Dianna Agron: My character is an integral part of why [Wilson's character] is going down this dark path. What we're exploring with this movie is that good people also do bad things. So, he's this really stand-up guy, a lawyer who's going to go into politics, and everyone thinks he's this hero, which he kind of is. But he has this moment of crossing the line with my character, an intern at his company who's in love with him. In order to not do that again with me, he then seeks out an escort and goes deeper, and deeper, and deeper.

MC: Eesh, sounds familiar enough. What would you say the film's overarching message is?
DA: It's a question of 'What does it take for you to step out on—name your price—your family, or everything you've done? We've seen this with politicians and people in prominent places. Now, we live in a big brother society where the second there's a picture or anything, it can just rip everything you've built from you.

MC: So, do you think everyone has a dark side?
DA: I think so–I think it's a degree of that. It's matter of where it comes out and what you do. Do you run away from it or do you engage it? How far do you go and what're you willing to lose?

MC: As someone in the spotlight, how do you relate to that?
DA: Today, we're very much in this mindset of being out to get people, which I think is kind of devastating. There are things on the more innocent side, like a sneaky picture at a restaurant, and then there's the hacking, releasing private material to the world. It makes you feel like you have to be a lot more protective of yourself and what you do. In some ways, I do think you should be mindful that things, especially that of a malicious nature, can have repercussions like what happened with a certain studio. But it's unfortunate that things that should be private, with no malicious intent, are being displayed like that.

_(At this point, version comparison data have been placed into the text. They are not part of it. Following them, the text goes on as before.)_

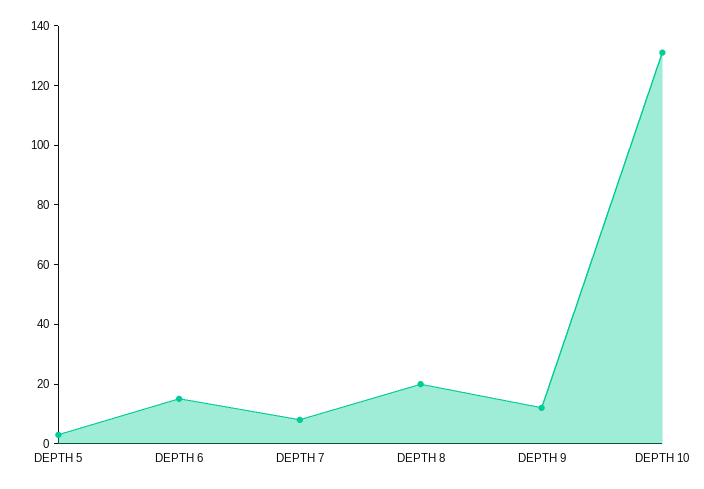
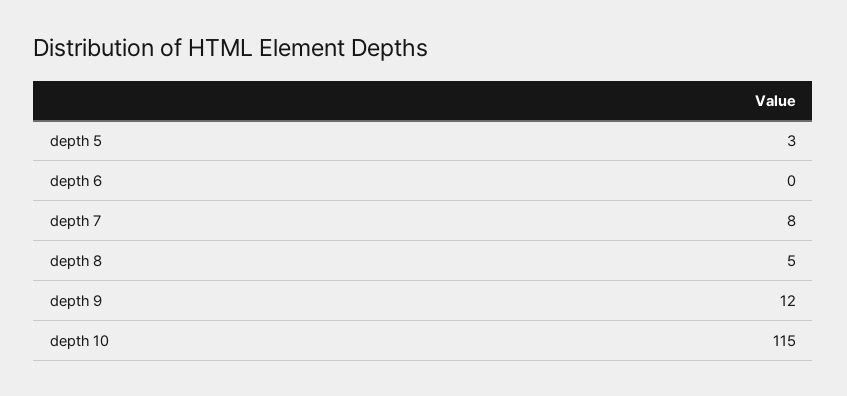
  {
    "DEPTH 5": 3,
-   "DEPTH 6": 15,
+   "DEPTH 6": 0,
    "DEPTH 7": 8,
-   "DEPTH 8": 20,
+   "DEPTH 8": 5,
    "DEPTH 9": 12,
-   "DEPTH 10": 130
+   "DEPTH 10": 115
  }

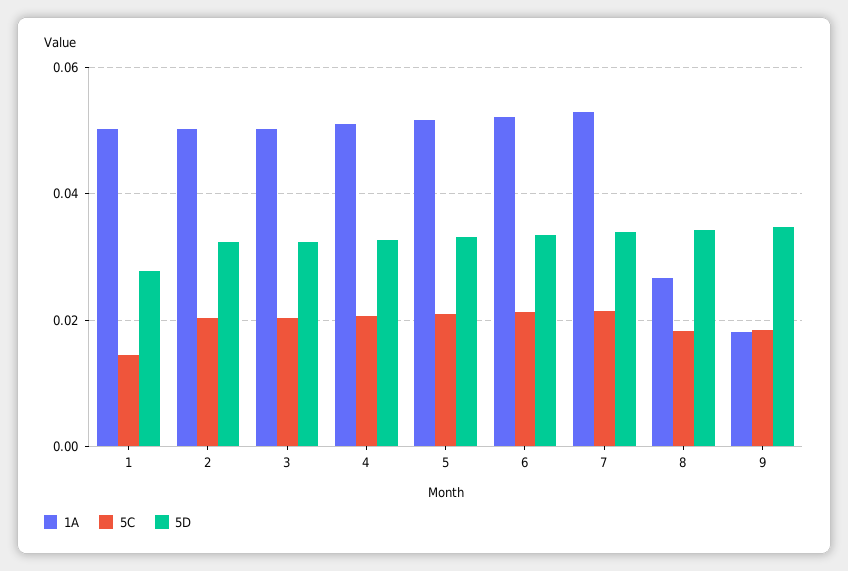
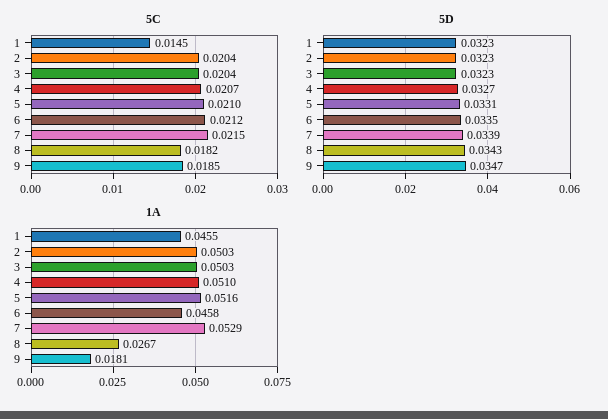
  {
    "1A": {
-     "1": 0.05,
+     "1": 0.0455,
      "2": 0.0503,
      "3": 0.0503,
      "4": 0.051,
      "5": 0.0516,
-     "6": 0.052,
+     "6": 0.0458,
      "7": 0.0529,
      "8": 0.0267,
      "9": 0.0181
    },
    "5C": {
      "1": 0.0145,
      "2": 0.0204,
      "3": 0.0204,
      "4": 0.0207,
      "5": 0.021,
      "6": 0.0212,
      "7": 0.0215,
      "8": 0.0182,
      "9": 0.0185
    },
    "5D": {
-     "1": 0.028,
+     "1": 0.0323,
      "2": 0.0323,
      "3": 0.0323,
      "4": 0.0327,
      "5": 0.0331,
      "6": 0.0335,
      "7": 0.0339,
      "8": 0.0343,
      "9": 0.0347
    }
  }

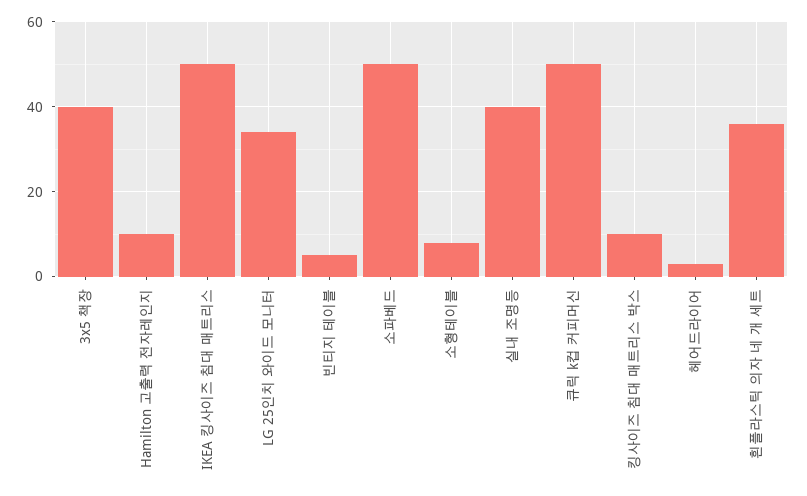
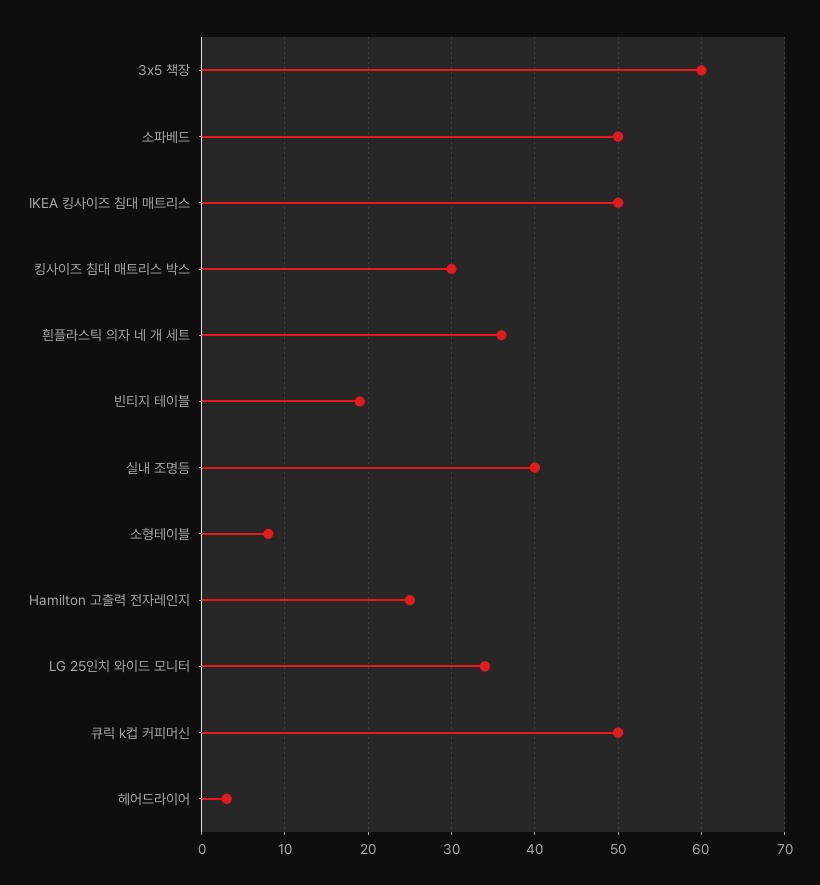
  {
-   "3x5 책장": 40,
+   "3x5 책장": 60,
-   "Hamilton 고출력 전자레인지": 10,
+   "Hamilton 고출력 전자레인지": 25,
    "IKEA 킹사이즈 침대 매트리스": 50,
    "LG 25인치 와이드 모니터": 34,
-   "빈티지 테이블": 5,
+   "빈티지 테이블": 19,
    "소파베드": 50,
    "소형테이블": 8,
    "실내 조명등": 40,
    "큐릭 k컵 커피머신": 50,
-   "킹사이즈 침대 매트리스 박스": 10,
+   "킹사이즈 침대 매트리스 박스": 30,
    "헤어드라이어": 3,
    "흰플라스틱 의자 네 개 세트": 36
  }

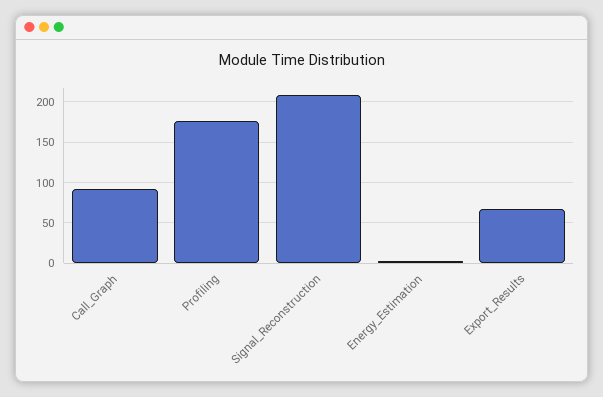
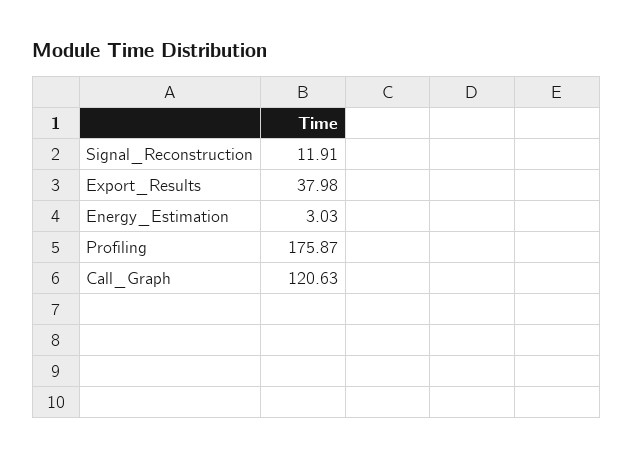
  {
-   "Call_Graph": 90,
+   "Call_Graph": 120.63,
    "Profiling": 175.87,
-   "Signal_Reconstruction": 210,
+   "Signal_Reconstruction": 11.91,
    "Energy_Estimation": 3.03,
-   "Export_Results": 70
+   "Export_Results": 37.98
  }

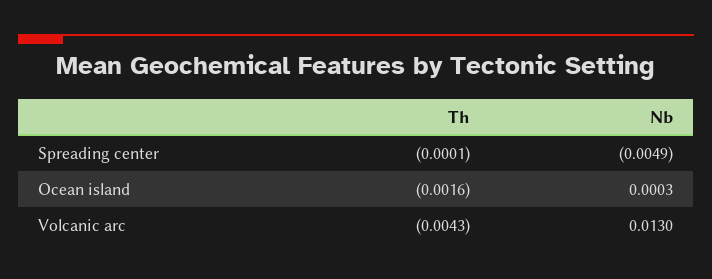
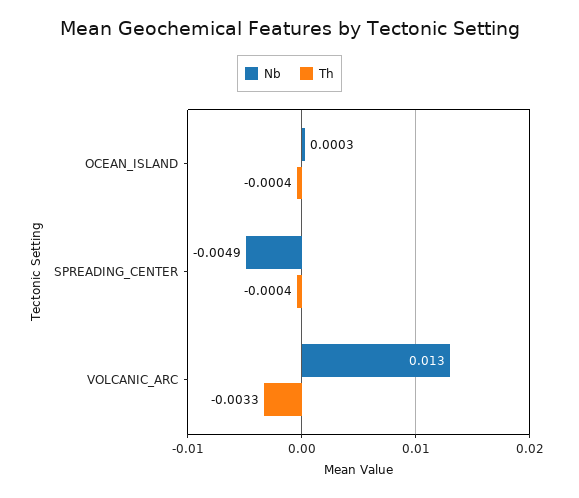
  {
    "Th": {
-     "Spreading center": -0.0001,
+     "Spreading center": -0.0004,
-     "Ocean island": -0.0016,
+     "Ocean island": -0.0004,
-     "Volcanic arc": -0.0043
+     "Volcanic arc": -0.0033
    },
    "Nb": {
      "Spreading center": -0.0049,
      "Ocean island": 0.0003,
      "Volcanic arc": 0.013
    }
  }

MC: A buzzy topic at this year's festival is female characters and how gender roles are changing. What're your thoughts?
DA: I'm 28 years old and from my teens to now, when I think about what was possible for my own self and other actresses, I wouldn't say that much has changed over the years—and that's kind of strange. We still have a large gap that needs to be nurtured. But what I like about what's happening now is that people don't perceive it as 'Oh, crazy feminists,' it's much more coming from a place of support and encouragement.